Abandonemos
a óbvia tentação de remeter o novo
cinema argentino à situação política
do país. De bobagens comercialóides brincando
de Chinatown como Nove Rainhas até
filmes vigorosos esteticamente como O Pântano,
o cinema argentino levanta muito mais questões
do que a quebra do país e, a rigor, estaria se
dando até com maior força caso não
estivesse sendo realizado num país falido (como,
ademais, o Brasil é, mesmo sem ter jogado a toalha).
Ainda mais por não se tratar de uma estética
derivada imediatamente da experiência local, a
se julgar por El Bonaerense e O Pântano,
mas de filmes que dialogam com o cinema contemporâneo
inteiro, de Arturo Ripstein a Hou Hsiao-hsien, de Claire
Denis a Frederick Wiseman. Um cinema que se apropria
do vivo, do bruto de maneira quase documentária
mas que não prescinde em nenhum momento do poder
de expressão e criação plástica
caros ao cinema.
El Bonaerense nos abre num subúrbio pobre
numa cidade distante do centro argentino. Conhecemos
Mendoza, um chaveiro que é contratado para abrir
um cofre ilegalmente. O negócio está todo
armado: ele fará o trabalho, será denunciado,
e de dentro da polícia alguém o levará
para Buenos Aires, onde terá as costas quentes
para perseguir uma carreira ascendente. Desde o começo,
se estabelece o signo da corrupção como
uma entidade endêmica no seio da sociedade (e
não só da corporação policial),
e o filme flagra isso tudo quase como um antropólogo:
filma as mesas de família, os estranhos rituais
que devem ficar em segredo, as festas do clã,
os estranhos códigos de relacionamento e as leis
de convivência.
Se o filme tem uma precisão do registro, uma
veracidade quase documentária, não é
tanto por ceder à moda de fazer a câmera
balançar como um fetiche (como em Domingo
Sangrento), mas na escolha do "o que"
filmar e na proximidade com que filma tudo que rodeia
aquele mundo. Pensemos numa das cenas mais impactantes
do filme: num plantão de dia de Natal, depois
de uma alcoolizada festinha interna, Mendoza se ocupa
de tarefas burocráticas dentro do distrito enquanto
dois policiais param uma motocicleta em que os dois
passageiros estão absolutamente bêbados.
A cena é filmada do ponto de vista de Mendoza,
através de uma fresta de janela: o policial afasta
a persiana e um naco de espaço revela a falta
de cuidado dos policiais numa situação-limite.
A motoca parte em frente e a desgraça se dá,
fora do plano. Só a partir daí a câmera
deixa o recinto e parte para a rua, onde constata o
saldo do ocorrido. Quanto a nós, espectadores,
estamos numa posição delicada: ao mesmo
tempo presenciamos (junto com Mendoza, estamos com
ele) uma barbaridade (atirarem para matar em desobedientes
desarmados) e a penúria daqueles que a cometeram
(passaram a noite de Natal em claro, foram objeto de
desobediência, tiveram parco treinamento).
Mas se o filme consegue esquadrinhar um diagrama do
ambiente policial, é por conseguir ao mesmo tempo
filmar seus personagens como pessoas e como posições
institucionais. Mostra como um se imbrica no outro.

TAREFA 1 —
Transcreva literalmente o trecho do texto sobre o cinema argentino que começa em "A motoca parte" e vai até "imbrica no outro.", incluindo essas últimas palavras.
A listagem não tem relação alguma com o texto sobre o cinema argentino.

DADOS DE TRABALHO —
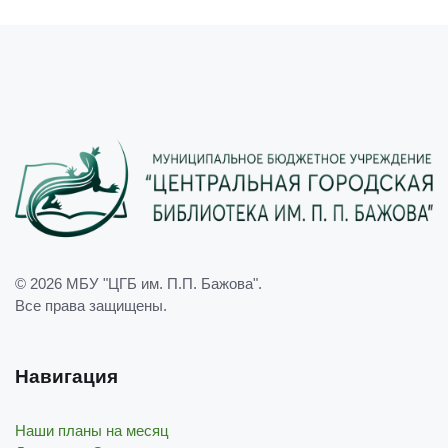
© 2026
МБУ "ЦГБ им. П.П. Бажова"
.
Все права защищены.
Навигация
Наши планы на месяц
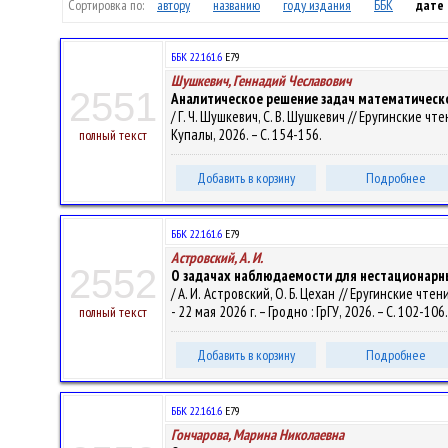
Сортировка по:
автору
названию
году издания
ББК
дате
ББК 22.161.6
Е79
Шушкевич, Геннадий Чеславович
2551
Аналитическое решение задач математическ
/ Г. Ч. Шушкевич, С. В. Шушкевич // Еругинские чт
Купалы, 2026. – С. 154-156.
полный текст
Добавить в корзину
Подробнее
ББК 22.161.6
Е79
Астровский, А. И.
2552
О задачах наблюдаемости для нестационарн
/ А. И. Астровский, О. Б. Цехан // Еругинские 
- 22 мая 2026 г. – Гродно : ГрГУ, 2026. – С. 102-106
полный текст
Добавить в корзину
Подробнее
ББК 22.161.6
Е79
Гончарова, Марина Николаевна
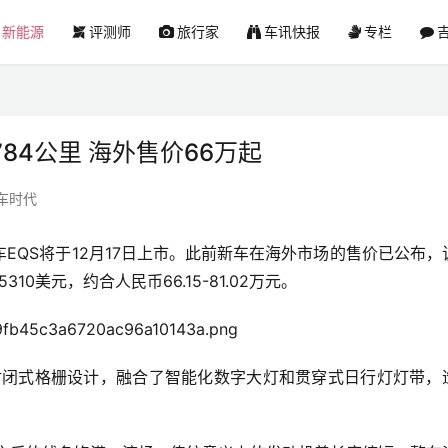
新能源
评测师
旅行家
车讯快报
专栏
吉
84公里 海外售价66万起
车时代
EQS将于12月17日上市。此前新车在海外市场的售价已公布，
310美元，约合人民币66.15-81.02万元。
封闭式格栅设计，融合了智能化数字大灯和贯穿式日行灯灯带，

---

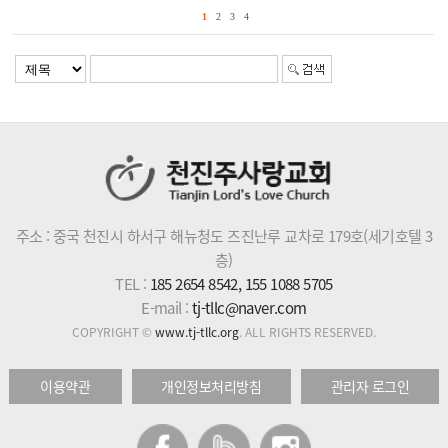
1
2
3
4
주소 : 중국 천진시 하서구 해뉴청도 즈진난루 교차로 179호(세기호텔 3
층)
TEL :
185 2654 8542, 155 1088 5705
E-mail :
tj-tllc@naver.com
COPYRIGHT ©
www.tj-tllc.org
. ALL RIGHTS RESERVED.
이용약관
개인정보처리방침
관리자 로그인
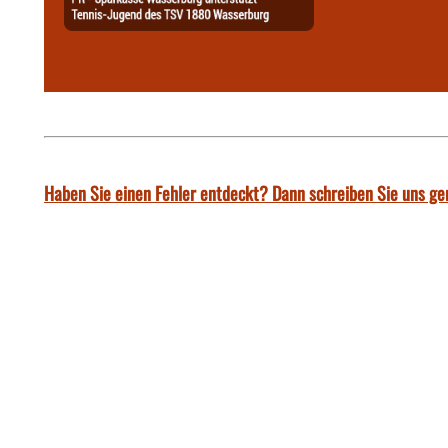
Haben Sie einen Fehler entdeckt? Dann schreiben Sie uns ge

TAREFA 2 —
Localize na listagem todas as linhas que contêm a palavra "Еругинские" e copie cada uma delas. Diferencie maiúsculas de minúsculas.

SOLUÇÃO DA TAREFA 1 —
A motoca parte em frente e a desgraça se dá,
fora do plano. Só a partir daí a câmera
deixa o recinto e parte para a rua, onde constata o
saldo do ocorrido. Quanto a nós, espectadores,
estamos numa posição delicada: ao mesmo
tempo presenciamos (junto com Mendoza, estamos com
ele) uma barbaridade (atirarem para matar em desobedientes
desarmados) e a penúria daqueles que a cometeram
(passaram a noite de Natal em claro, foram objeto de
desobediência, tiveram parco treinamento).
Mas se o filme consegue esquadrinhar um diagrama do
ambiente policial, é por conseguir ao mesmo tempo
filmar seus personagens como pessoas e como posições
institucionais. Mostra como um se imbrica no outro.

SOLUÇÃO DA TAREFA 2 —
/ Г. Ч. Шушкевич, С. В. Шушкевич // Еругинские чт
/ А. И. Астровский, О. Б. Цехан // Еругинские 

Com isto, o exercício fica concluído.